- ASSIGNED TASK 1 -
In the lamb colostrum thread, what does the first poster give ewe lambs kept for further breeding instead of cow colostrum?
- ASSIGNED TASK 2 -
Transcribe the portion of the lamb colostrum thread that begins at "The obligatory word" and ends at "I wouldn't worry.".
- ASSIGNED TASK 3 -
Pick up the lamb colostrum thread from its last post and write what comes next.

- TEXT PASSAGE -

BEGIN

Giving young lambs cattle colostrum....

Yes , you can give newborn lambs cattle colostrum , but just do it for the first drink or two , after that feed them lamb replacement milk powder if these are lambs you are rearing yourself. Over the years thousands and thousands of lambs will have had cattle colostrum to start them off.

The obligatory word of caution........

I don't give cow colostrum to ewe lambs I'm going to keep for further breeding , I give them powdered colostrum as there are potential issues with cross contamination from cattle to sheep with Johnes through the milk. Dairy colostrum could be a big issue - fine if it's from one of your own cows and you know your Johnes status.

If it's just lambs for slaughter I wouldn't worry.
 

Happy at it

Member
Location
NI
Yeah, I would just be using it for giving to small lambs or threes on my last round the pens at night, to keep them full. Some said cattle colostrum was to rich/ high in protein for the lambs.,...
 

Dkb

Member
Just be careful as lambs won't be getting any hep p or covexin or whatever from ewes. So if ders any lambs that got no ewes milk and only cows milk you'd want to make sure lambs were covered
 

Chris123

Member
Location
Shropshire
Just be careful as lambs won't be getting any hep p or covexin or whatever from ewes. So if ders any lambs that got no ewes milk and only cows milk you'd want to make sure lambs were covered

Only one way to solve that problem get the cows on the heptavac p system! Will 2ml cover a 500-600kg animal I wonder
 

bovine

Member
Location
North
Some people did used to vaccinate cows with Heptavac, but I don't know of any work done to check it works properly. I would expect you to need a bigger dose (for example we give cattle 2ml of Bravoxin and sheep 1ml). I don't have anyone doing it now.

END

- PROVIDED RECORDS -
BEGIN

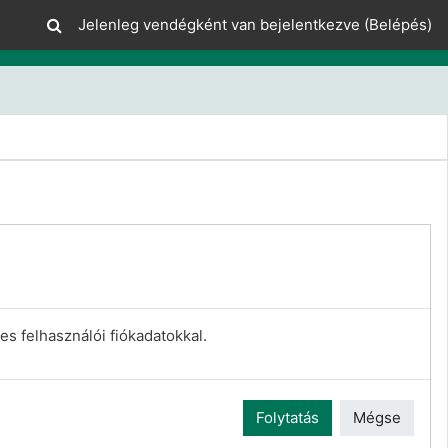
Jelenleg vendégként van bejelentkezve (
Belépés
)
es felhasználói fiókadatokkal.
Folytatás
Mégse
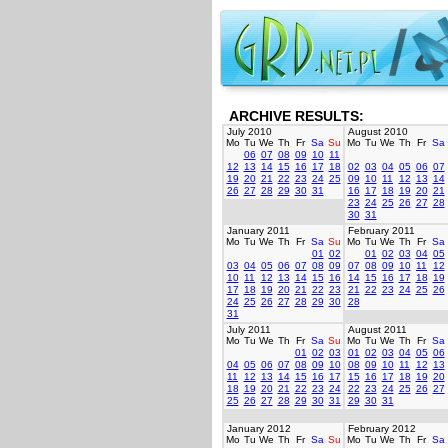
ARCHIVE RESULTS:
July 2010
August 2010
Mo
Tu
We
Th
Fr
Sa
Su
Mo
Tu
We
Th
Fr
Sa
06
07
08
09
10
11
12
13
14
15
16
17
18
02
03
04
05
06
07
19
20
21
22
23
24
25
09
10
11
12
13
14
26
27
28
29
30
31
16
17
18
19
20
21
23
24
25
26
27
28
30
31
January 2011
February 2011
Mo
Tu
We
Th
Fr
Sa
Su
Mo
Tu
We
Th
Fr
Sa
01
02
01
02
03
04
05
03
04
05
06
07
08
09
07
08
09
10
11
12
10
11
12
13
14
15
16
14
15
16
17
18
19
17
18
19
20
21
22
23
21
22
23
24
25
26
24
25
26
27
28
29
30
28
31
July 2011
August 2011
Mo
Tu
We
Th
Fr
Sa
Su
Mo
Tu
We
Th
Fr
Sa
01
02
03
01
02
03
04
05
06
04
05
06
07
08
09
10
08
09
10
11
12
13
11
12
13
14
15
16
17
15
16
17
18
19
20
18
19
20
21
22
23
24
22
23
24
25
26
27
25
26
27
28
29
30
31
29
30
31
January 2012
February 2012
Mo
Tu
We
Th
Fr
Sa
Su
Mo
Tu
We
Th
Fr
Sa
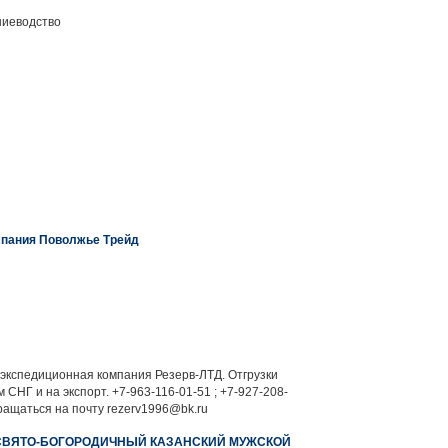
ниеводство
пания Поволжье Трейд
экспедиционная компания Резерв-ЛТД. Отгрузки
СНГ и на экспорт. +7-963-116-01-51 ; +7-927-208-
ращаться на почту rezerv1996@bk.ru
СВЯТО-БОГОРОДИЧНЫЙ КАЗАНСКИЙ МУЖСКОЙ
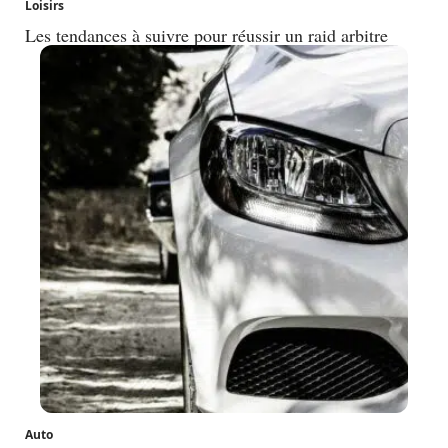
Loisirs
Les tendances à suivre pour réussir un raid arbitre
Auto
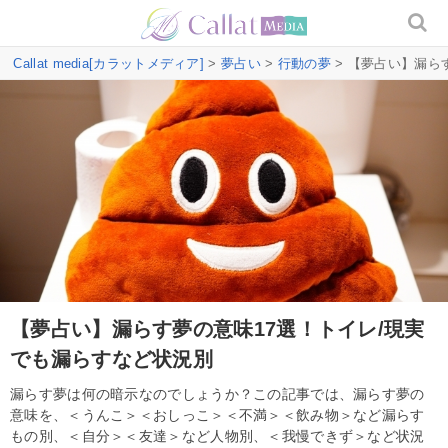
Callat media[カラットメディア]
>
夢占い
>
行動の夢
> 【夢占い】漏ら
【夢占い】漏らす夢の意味17選！トイレ/現実
でも漏らすなど状況別
漏らす夢は何の暗示なのでしょうか？この記事では、漏らす夢の
意味を、＜うんこ＞＜おしっこ＞＜不満＞＜飲み物＞など漏らす
もの別、＜自分＞＜友達＞など人物別、＜我慢できず＞など状況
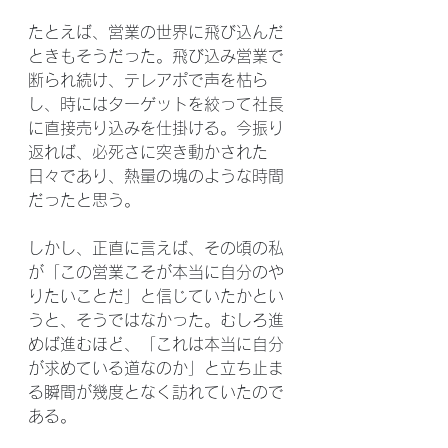
たとえば、営業の世界に飛び込んだ
ときもそうだった。飛び込み営業で
断られ続け、テレアポで声を枯ら
し、時にはターゲットを絞って社長
に直接売り込みを仕掛ける。今振り
返れば、必死さに突き動かされた
日々であり、熱量の塊のような時間
だったと思う。
しかし、正直に言えば、その頃の私
が「この営業こそが本当に自分のや
りたいことだ」と信じていたかとい
うと、そうではなかった。むしろ進
めば進むほど、「これは本当に自分
が求めている道なのか」と立ち止ま
る瞬間が幾度となく訪れていたので
ある。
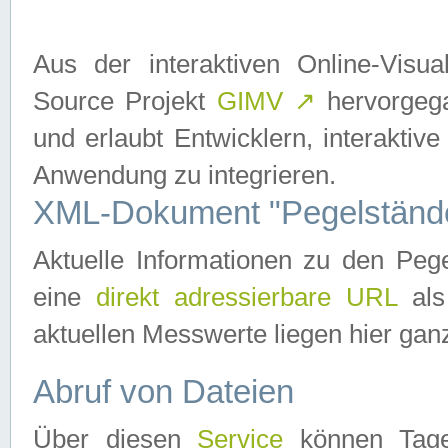
Aus der interaktiven Online-Vis
Source Projekt
GIMV
↗
hervorgega
und erlaubt Entwicklern, interaktive
Anwendung zu integrieren.
XML-Dokument "Pegelständ
Aktuelle Informationen zu den P
eine
direkt adressierbare URL
als
aktuellen Messwerte liegen hier ganz
Abruf von Dateien
Über diesen
Service
können Tages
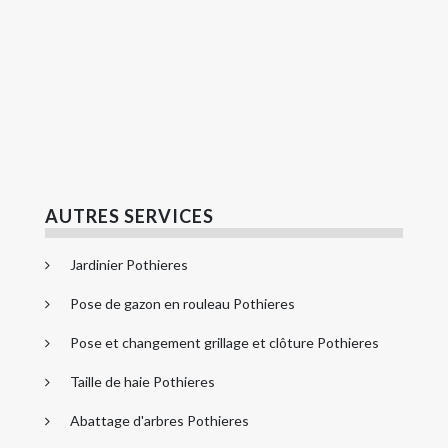
AUTRES SERVICES
Jardinier Pothieres
Pose de gazon en rouleau Pothieres
Pose et changement grillage et clôture Pothieres
Taille de haie Pothieres
Abattage d'arbres Pothieres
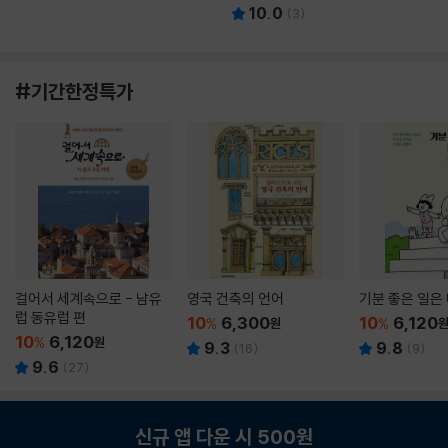
10.0
(
3
)
#기간한정특가
걸어서 세계속으로 - 남유
영국 건축의 언어
기분 좋은 일은
럽 동유럽 편
10
6,300
10
6,120
%
원
%
10
6,120
%
원
9.3
9.8
(
16
)
(
9
)
9.6
(
27
)
신규 앱 다운 시 500원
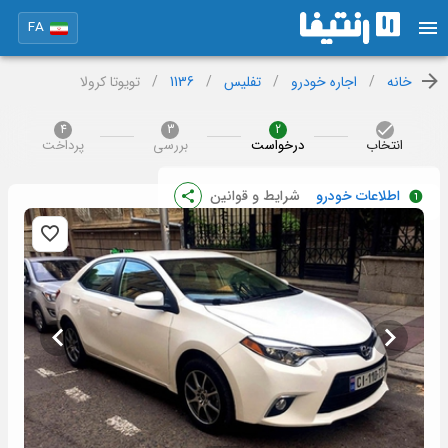
FA
خانه
/
اجاره خودرو
/
تفلیس
/
1136
/
تویوتا کرولا
4
3
2
انتخاب
درخواست
بررسی
پرداخت
اطلاعات خودرو
شرایط و قوانین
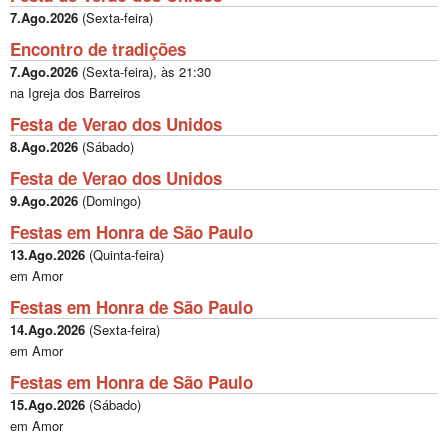
7.Ago.2026
(
Sexta-feira
)
Encontro de tradições
7.Ago.2026
(
Sexta-feira
), às
21:30
na Igreja dos Barreiros
Festa de Verao dos Unidos
8.Ago.2026
(
Sábado
)
Festa de Verao dos Unidos
9.Ago.2026
(
Domingo
)
Festas em Honra de São Paulo
13.Ago.2026
(
Quinta-feira
)
em Amor
Festas em Honra de São Paulo
14.Ago.2026
(
Sexta-feira
)
em Amor
Festas em Honra de São Paulo
15.Ago.2026
(
Sábado
)
em Amor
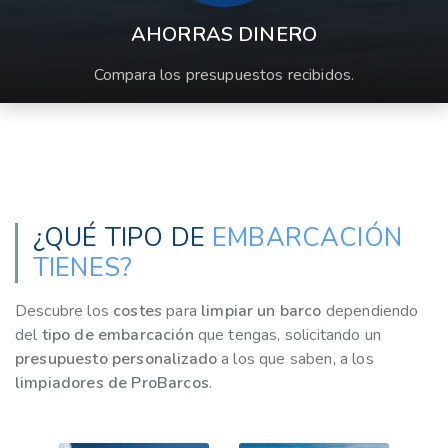
AHORRAS DINERO
Compara los presupuestos recibidos.
¿QUÉ TIPO DE
EMBARCACIÓN
TIENES?
Descubre los
costes
para
limpiar un barco
dependiendo
del
tipo de embarcación
que tengas, solicitando un
presupuesto personalizado
a los que saben, a los
limpiadores de ProBarcos
.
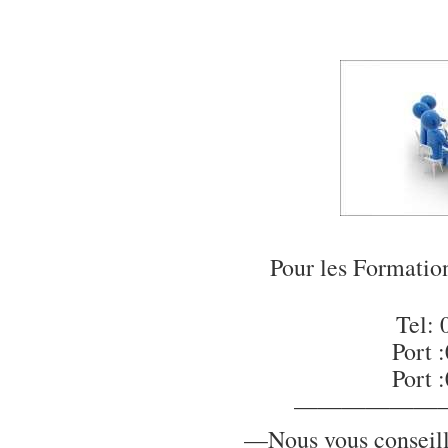
Pour les Formati
Tel: 
Port 
Port 
——————
—Nous vous conseillo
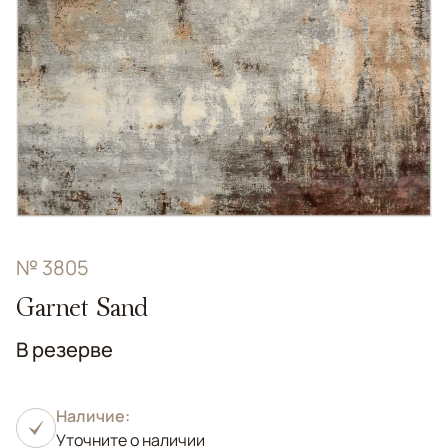
№ 3805
Garnet Sand
В резерве
Наличие:
Уточните о наличии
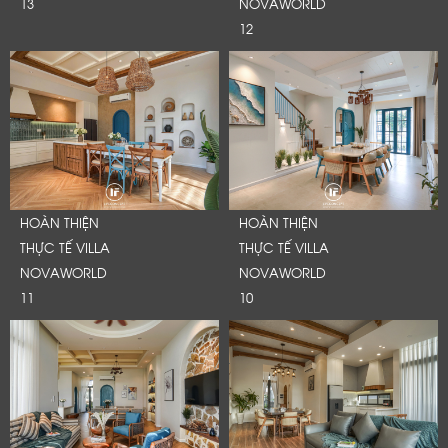
13
NOVAWORLD
12
HOÀN THIỆN
HOÀN THIỆN
THỰC TẾ VILLA
THỰC TẾ VILLA
NOVAWORLD
NOVAWORLD
11
10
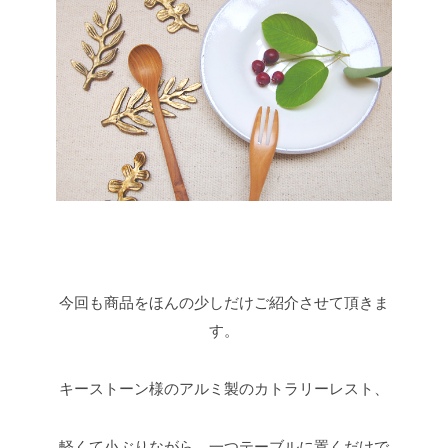
今回も商品をほんの少しだけご紹介させて頂きま
す。
キーストーン様のアルミ製のカトラリーレスト、
軽くて小ぶりながら、一つテーブルに置くだけで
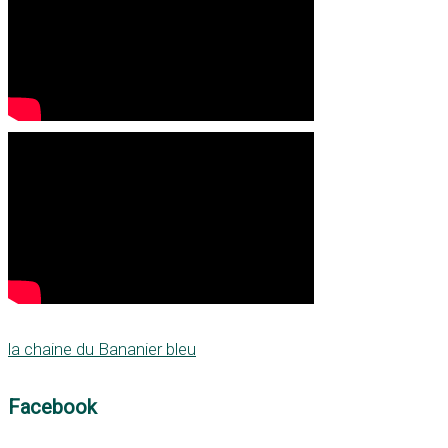
la chaine du Bananier bleu
Facebook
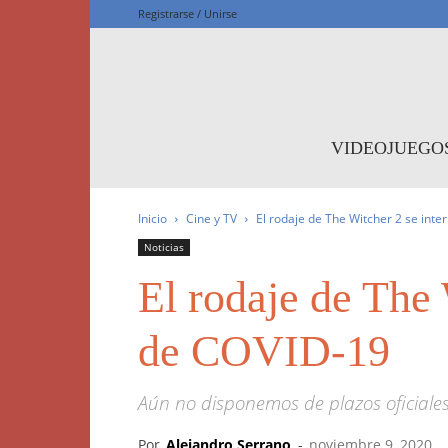
Registrarse / Unirse
F
VIDEOJUEGO
Inicio
Cine y TV
El rodaje de The Witcher 2 se inte
Noticias
El rodaje de The 
de COVID-19
Aún no disponemos de plazos oficiale
Por
Alejandro Serrano
-
noviembre 9, 2020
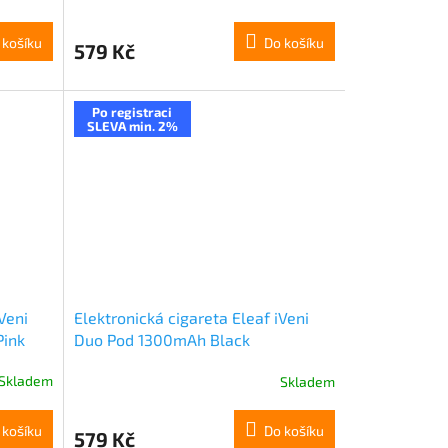
 košíku
Do košíku
579 Kč
Po registraci
SLEVA min. 2%
Veni
Elektronická cigareta Eleaf iVeni
Pink
Duo Pod 1300mAh Black
Skladem
Skladem
 košíku
Do košíku
579 Kč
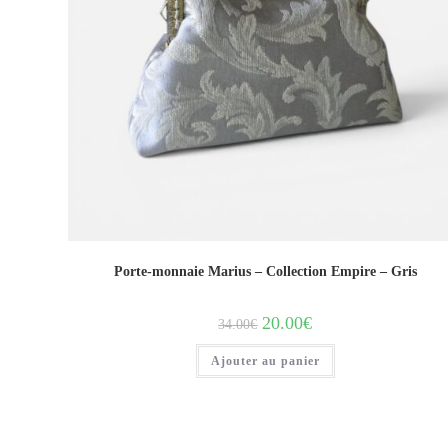
Porte-monnaie Marius – Collection Empire – Gris
20.00
€
34.00
€
Ajouter au panier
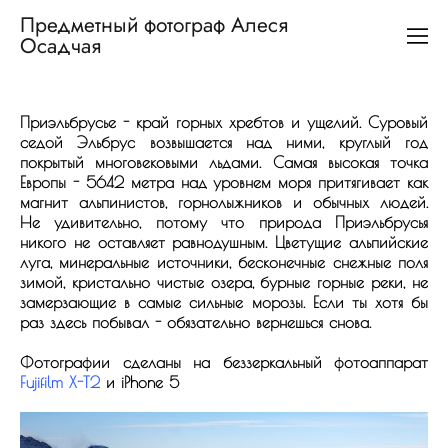
Предметный фотограф Алеся
Осадчая
Приэльбрусье - край горных хребтов и ущелий. Суровый
седой Эльбрус возвышается над ними, круглый год
покрытый многовековыми льдами. Самая высокая точка
Европы - 5642 метра над уровнем моря притягивает как
магнит альпинистов, горнолыжников и обычных людей.
Не удивительно, потому что природа Приэльбрусья
никого не оставляет равнодушным. Цветущие альпийские
луга, минеральные источники, бесконечные снежные поля
зимой, кристально чистые озера, бурные горные реки, не
замерзающие в самые сильные морозы. Если ты хотя бы
раз здесь побывал - обязательно вернешься снова.
Fujifilm X-T2
и iPhone 5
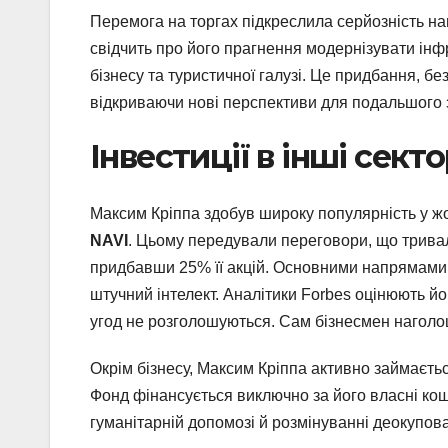
Перемога на торгах підкреслила серйозність на
свідчить про його прагнення модернізувати ін
бізнесу та туристичної галузі. Це придбання, бе
відкриваючи нові перспективи для подальшого 
Інвестиції в інші сект
Максим Кріппа здобув широку популярність у жо
NAVI
. Цьому передували переговори, що тривал
придбавши 25% її акцій. Основними напрямами й
штучний інтелект. Аналітики Forbes оцінюють його
угод не розголошуються. Сам бізнесмен наголош
Окрім бізнесу, Максим Кріппа активно займаєть
Фонд фінансується виключно за його власні кош
гуманітарній допомозі й розмінуванні деокупов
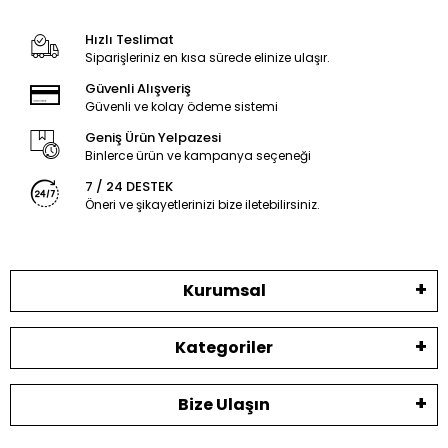
Hızlı Teslimat
Siparişleriniz en kısa sürede elinize ulaşır.
Güvenli Alışveriş
Güvenli ve kolay ödeme sistemi
Geniş Ürün Yelpazesi
Binlerce ürün ve kampanya seçeneği
7 / 24 DESTEK
Öneri ve şikayetlerinizi bize iletebilirsiniz.
Kurumsal
Kategoriler
Bize Ulaşın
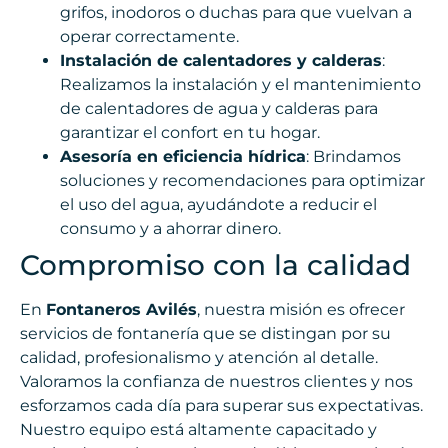
grifos, inodoros o duchas para que vuelvan a
operar correctamente.
Instalación de calentadores y calderas
:
Realizamos la instalación y el mantenimiento
de calentadores de agua y calderas para
garantizar el confort en tu hogar.
Asesoría en eficiencia hídrica
: Brindamos
soluciones y recomendaciones para optimizar
el uso del agua, ayudándote a reducir el
consumo y a ahorrar dinero.
Compromiso con la calidad
En
Fontaneros Avilés
, nuestra misión es ofrecer
servicios de fontanería que se distingan por su
calidad, profesionalismo y atención al detalle.
Valoramos la confianza de nuestros clientes y nos
esforzamos cada día para superar sus expectativas.
Nuestro equipo está altamente capacitado y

END

- RESPONSE 1 -
Powdered colostrum.

- RESPONSE 2 -
The obligatory word of caution........

I don't give cow colostrum to ewe lambs I'm going to keep for further breeding , I give them powdered colostrum as there are potential issues with cross contamination from cattle to sheep with Johnes through the milk. Dairy colostrum could be a big issue - fine if it's from one of your own cows and you know your Johnes status.

If it's just lambs for slaughter I wouldn't worry.

- RESPONSE 3 -
The issue with anaemia is some cows produce a specific antibody that affects the sheep. A singe feed will cause problems, it's not a chronic problem.

The biggest issue is that cattle colostrum is very much less concentrated so you need to feed more by volume (test with a colostometer and only use 'green' zone and give 1.5X as much and you'll be ok). Good cow colostrum is better than any of the artificial replacement products.

Johne's is the biggest risk. I said in another thread I dealt with a Johne's outbreak in fattening sheep, ruled out the more common things first. Must have got a hefty dose.